Start of Block
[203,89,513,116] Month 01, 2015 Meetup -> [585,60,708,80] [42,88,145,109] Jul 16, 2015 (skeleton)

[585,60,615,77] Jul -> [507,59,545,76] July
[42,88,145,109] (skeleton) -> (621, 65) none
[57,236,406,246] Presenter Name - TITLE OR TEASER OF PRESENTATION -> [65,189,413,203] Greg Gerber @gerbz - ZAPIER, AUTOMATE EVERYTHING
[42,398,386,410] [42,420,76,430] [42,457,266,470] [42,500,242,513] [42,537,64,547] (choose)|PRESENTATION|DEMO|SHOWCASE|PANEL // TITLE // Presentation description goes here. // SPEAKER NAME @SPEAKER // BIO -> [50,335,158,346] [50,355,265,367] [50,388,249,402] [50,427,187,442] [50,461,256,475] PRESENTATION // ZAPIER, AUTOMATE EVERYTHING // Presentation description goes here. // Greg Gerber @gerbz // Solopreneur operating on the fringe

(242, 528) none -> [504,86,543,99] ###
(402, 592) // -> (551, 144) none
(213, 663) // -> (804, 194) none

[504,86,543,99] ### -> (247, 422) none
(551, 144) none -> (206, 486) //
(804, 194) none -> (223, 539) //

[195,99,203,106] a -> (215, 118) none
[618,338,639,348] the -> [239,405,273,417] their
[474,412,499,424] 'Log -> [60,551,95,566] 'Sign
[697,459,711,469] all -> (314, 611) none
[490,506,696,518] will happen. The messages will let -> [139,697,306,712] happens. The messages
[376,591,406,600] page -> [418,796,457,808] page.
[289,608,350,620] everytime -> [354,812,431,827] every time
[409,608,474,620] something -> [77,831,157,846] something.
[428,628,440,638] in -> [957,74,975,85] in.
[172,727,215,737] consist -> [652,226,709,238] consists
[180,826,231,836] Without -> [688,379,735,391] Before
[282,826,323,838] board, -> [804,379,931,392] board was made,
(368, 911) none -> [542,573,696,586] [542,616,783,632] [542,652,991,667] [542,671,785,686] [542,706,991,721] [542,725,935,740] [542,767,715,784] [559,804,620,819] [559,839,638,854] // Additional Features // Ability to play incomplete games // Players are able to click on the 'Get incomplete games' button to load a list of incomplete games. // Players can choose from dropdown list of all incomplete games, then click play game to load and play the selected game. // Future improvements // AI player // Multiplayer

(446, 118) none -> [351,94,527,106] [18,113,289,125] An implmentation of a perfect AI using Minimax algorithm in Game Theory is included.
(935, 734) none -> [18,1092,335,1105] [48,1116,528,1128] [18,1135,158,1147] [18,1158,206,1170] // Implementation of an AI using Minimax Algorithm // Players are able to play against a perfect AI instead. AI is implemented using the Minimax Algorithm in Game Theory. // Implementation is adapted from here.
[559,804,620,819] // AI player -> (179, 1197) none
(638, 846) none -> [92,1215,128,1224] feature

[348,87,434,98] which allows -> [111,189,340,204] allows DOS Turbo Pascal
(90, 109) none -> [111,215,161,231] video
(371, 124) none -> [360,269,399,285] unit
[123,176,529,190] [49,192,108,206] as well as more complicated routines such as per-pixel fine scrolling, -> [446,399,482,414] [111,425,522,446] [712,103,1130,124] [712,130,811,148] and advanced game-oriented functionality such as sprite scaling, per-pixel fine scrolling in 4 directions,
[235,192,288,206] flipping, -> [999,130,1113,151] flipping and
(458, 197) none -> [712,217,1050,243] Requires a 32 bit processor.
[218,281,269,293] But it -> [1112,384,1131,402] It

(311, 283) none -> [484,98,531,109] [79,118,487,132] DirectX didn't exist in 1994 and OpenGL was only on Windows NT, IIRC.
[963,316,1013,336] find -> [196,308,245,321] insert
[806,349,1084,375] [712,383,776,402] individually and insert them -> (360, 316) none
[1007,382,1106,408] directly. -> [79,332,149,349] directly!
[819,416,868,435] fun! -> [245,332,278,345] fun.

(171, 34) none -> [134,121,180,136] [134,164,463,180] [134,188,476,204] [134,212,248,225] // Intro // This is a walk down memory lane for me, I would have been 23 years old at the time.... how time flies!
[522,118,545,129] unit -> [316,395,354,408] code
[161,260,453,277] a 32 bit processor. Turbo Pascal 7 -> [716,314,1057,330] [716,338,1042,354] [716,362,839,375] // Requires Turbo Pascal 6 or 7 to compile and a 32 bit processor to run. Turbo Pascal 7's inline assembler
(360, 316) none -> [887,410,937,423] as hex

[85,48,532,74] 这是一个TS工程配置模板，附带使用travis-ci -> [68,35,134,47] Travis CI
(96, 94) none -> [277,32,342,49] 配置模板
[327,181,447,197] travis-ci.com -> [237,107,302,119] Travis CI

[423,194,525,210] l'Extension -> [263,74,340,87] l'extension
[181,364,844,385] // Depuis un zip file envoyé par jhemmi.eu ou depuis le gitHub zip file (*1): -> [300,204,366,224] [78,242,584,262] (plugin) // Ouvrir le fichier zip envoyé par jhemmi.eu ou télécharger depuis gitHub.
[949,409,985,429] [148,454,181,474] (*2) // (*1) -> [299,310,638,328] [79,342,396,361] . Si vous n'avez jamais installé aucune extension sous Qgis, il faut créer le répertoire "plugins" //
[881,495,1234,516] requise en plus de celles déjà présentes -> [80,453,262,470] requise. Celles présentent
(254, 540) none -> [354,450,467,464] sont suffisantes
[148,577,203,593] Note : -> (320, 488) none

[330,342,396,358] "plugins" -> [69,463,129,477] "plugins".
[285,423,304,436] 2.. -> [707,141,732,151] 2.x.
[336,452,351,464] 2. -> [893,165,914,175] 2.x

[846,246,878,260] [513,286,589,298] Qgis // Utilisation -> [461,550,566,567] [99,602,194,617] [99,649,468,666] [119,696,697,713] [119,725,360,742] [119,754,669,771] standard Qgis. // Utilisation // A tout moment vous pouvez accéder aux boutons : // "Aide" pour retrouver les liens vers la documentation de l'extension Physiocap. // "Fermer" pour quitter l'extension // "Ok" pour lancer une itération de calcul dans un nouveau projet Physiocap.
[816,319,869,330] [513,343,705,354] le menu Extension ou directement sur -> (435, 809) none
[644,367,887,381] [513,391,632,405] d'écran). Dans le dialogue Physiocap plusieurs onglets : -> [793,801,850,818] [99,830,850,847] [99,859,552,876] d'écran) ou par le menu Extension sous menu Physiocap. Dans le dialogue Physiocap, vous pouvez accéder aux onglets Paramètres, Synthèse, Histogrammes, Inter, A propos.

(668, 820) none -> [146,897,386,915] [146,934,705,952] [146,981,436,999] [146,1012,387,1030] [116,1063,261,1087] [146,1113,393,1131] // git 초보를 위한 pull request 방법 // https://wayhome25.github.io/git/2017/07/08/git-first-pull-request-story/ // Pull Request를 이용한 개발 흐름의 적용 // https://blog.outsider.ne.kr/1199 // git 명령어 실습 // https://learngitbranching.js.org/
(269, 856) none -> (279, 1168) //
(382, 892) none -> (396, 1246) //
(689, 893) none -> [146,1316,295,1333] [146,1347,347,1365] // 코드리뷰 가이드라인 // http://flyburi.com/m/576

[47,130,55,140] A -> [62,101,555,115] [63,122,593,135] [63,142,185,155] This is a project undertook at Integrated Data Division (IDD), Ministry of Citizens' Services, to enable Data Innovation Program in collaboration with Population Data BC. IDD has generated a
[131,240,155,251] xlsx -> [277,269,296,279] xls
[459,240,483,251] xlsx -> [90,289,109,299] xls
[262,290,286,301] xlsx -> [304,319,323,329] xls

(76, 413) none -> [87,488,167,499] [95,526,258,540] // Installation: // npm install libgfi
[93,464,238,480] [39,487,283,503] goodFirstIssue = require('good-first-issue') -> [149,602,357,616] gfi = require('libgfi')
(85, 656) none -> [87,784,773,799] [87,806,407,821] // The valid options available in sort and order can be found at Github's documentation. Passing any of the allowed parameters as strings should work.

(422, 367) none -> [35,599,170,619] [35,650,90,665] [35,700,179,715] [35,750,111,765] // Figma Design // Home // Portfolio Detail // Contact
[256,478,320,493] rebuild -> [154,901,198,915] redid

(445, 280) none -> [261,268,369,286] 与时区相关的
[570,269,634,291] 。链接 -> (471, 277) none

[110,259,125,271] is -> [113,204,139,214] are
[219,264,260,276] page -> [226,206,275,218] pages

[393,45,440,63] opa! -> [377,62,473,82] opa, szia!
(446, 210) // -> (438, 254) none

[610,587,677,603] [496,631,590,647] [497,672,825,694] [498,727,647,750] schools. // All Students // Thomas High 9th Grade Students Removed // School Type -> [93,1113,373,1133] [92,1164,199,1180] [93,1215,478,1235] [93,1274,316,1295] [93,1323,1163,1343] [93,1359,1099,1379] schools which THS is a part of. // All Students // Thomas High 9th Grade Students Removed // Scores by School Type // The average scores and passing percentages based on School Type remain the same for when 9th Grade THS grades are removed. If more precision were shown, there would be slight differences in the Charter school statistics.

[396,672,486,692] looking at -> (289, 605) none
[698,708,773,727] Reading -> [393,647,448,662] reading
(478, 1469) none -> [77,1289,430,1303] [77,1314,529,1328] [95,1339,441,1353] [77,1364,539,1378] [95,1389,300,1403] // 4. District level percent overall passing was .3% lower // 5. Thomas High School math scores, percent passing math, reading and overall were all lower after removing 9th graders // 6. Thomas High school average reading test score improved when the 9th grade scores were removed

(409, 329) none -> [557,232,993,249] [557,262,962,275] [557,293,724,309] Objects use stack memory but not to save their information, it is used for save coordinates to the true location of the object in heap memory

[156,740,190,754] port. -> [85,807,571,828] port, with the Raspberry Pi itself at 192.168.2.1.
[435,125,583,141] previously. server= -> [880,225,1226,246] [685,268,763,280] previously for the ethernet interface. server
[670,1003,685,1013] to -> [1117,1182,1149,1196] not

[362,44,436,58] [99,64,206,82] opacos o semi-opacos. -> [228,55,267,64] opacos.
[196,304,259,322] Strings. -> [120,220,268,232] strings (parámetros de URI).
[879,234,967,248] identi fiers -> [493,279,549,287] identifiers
End of Block
Your instructions:
A word-for-word copy of the lines above from the one with "[949,409,985,429] [148,454,181,474] (*2)" through the one with "(269, 856) none -> (279, 1168) //", inclusive, is the only output wanted.

Written response:
[949,409,985,429] [148,454,181,474] (*2) // (*1) -> [299,310,638,328] [79,342,396,361] . Si vous n'avez jamais installé aucune extension sous Qgis, il faut créer le répertoire "plugins" //
[881,495,1234,516] requise en plus de celles déjà présentes -> [80,453,262,470] requise. Celles présentent
(254, 540) none -> [354,450,467,464] sont suffisantes
[148,577,203,593] Note : -> (320, 488) none

[330,342,396,358] "plugins" -> [69,463,129,477] "plugins".
[285,423,304,436] 2.. -> [707,141,732,151] 2.x.
[336,452,351,464] 2. -> [893,165,914,175] 2.x

[846,246,878,260] [513,286,589,298] Qgis // Utilisation -> [461,550,566,567] [99,602,194,617] [99,649,468,666] [119,696,697,713] [119,725,360,742] [119,754,669,771] standard Qgis. // Utilisation // A tout moment vous pouvez accéder aux boutons : // "Aide" pour retrouver les liens vers la documentation de l'extension Physiocap. // "Fermer" pour quitter l'extension // "Ok" pour lancer une itération de calcul dans un nouveau projet Physiocap.
[816,319,869,330] [513,343,705,354] le menu Extension ou directement sur -> (435, 809) none
[644,367,887,381] [513,391,632,405] d'écran). Dans le dialogue Physiocap plusieurs onglets : -> [793,801,850,818] [99,830,850,847] [99,859,552,876] d'écran) ou par le menu Extension sous menu Physiocap. Dans le dialogue Physiocap, vous pouvez accéder aux onglets Paramètres, Synthèse, Histogrammes, Inter, A propos.

(668, 820) none -> [146,897,386,915] [146,934,705,952] [146,981,436,999] [146,1012,387,1030] [116,1063,261,1087] [146,1113,393,1131] // git 초보를 위한 pull request 방법 // https://wayhome25.github.io/git/2017/07/08/git-first-pull-request-story/ // Pull Request를 이용한 개발 흐름의 적용 // https://blog.outsider.ne.kr/1199 // git 명령어 실습 // https://learngitbranching.js.org/
(269, 856) none -> (279, 1168) //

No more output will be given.